**WHAT IS NEEDED**
Whenever a line below includes the word "Magistrate", copy that line.

**RECORDS FOR THE EXERCISE**

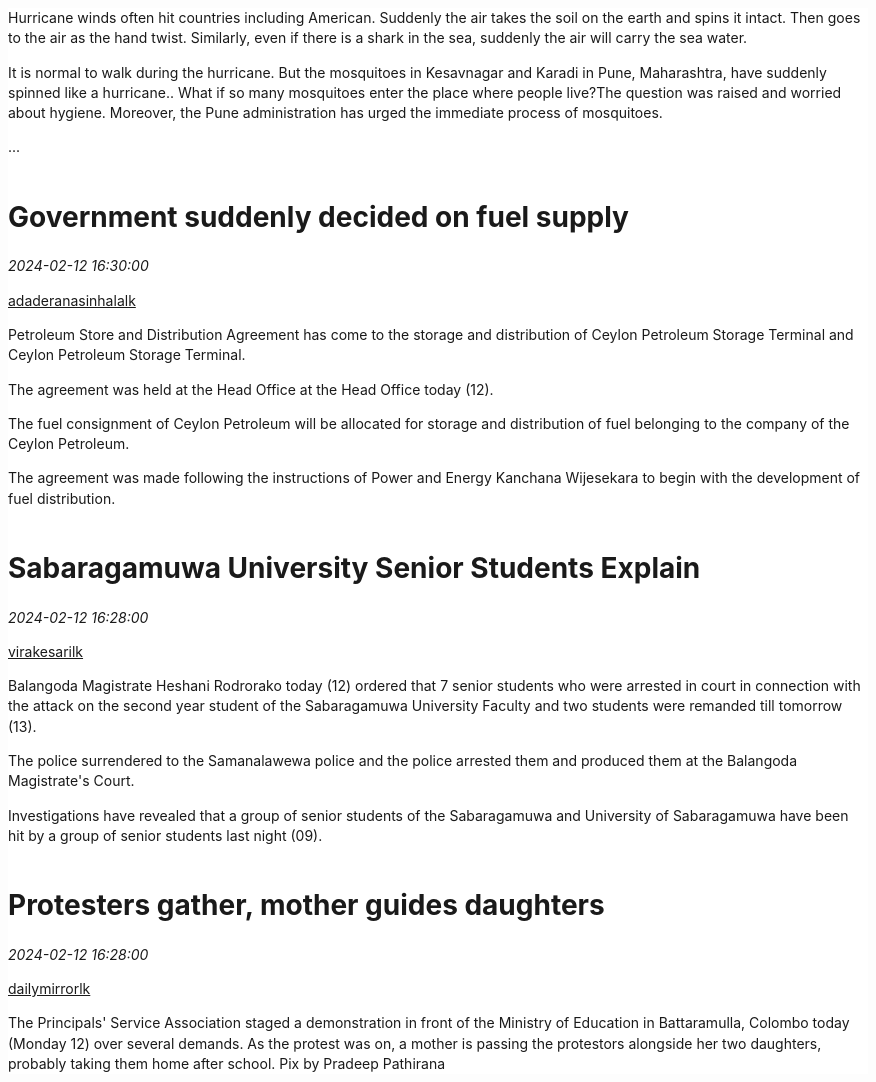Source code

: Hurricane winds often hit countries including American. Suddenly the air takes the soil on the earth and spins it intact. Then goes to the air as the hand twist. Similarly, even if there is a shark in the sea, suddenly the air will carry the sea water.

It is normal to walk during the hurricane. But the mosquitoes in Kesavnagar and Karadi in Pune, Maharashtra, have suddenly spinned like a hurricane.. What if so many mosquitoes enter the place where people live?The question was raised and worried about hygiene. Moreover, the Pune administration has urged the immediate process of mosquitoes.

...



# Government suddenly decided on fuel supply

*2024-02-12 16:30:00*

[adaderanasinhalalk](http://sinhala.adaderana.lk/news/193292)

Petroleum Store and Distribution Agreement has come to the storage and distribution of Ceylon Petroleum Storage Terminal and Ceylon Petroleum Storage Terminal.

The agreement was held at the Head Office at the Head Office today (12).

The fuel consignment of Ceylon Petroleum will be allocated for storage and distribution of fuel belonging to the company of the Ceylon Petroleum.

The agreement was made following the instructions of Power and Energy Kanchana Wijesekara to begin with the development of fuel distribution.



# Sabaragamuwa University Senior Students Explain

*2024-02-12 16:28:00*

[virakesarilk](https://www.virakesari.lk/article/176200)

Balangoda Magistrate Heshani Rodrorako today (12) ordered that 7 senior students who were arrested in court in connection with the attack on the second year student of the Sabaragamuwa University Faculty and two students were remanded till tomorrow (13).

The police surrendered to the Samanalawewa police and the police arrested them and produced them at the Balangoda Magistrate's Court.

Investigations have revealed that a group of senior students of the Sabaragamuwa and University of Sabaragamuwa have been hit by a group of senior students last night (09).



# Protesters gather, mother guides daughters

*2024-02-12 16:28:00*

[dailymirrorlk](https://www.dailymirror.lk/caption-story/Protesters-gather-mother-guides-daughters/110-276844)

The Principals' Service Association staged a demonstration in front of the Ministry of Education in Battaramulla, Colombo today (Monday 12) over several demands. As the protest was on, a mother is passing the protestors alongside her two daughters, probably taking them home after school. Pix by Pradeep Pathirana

**EXERCISE RESULT**
Balangoda Magistrate Heshani Rodrorako today (12) ordered that 7 senior students who were arrested in court in connection with the attack on the second year student of the Sabaragamuwa University Faculty and two students were remanded till tomorrow (13).
The police surrendered to the Samanalawewa police and the police arrested them and produced them at the Balangoda Magistrate's Court.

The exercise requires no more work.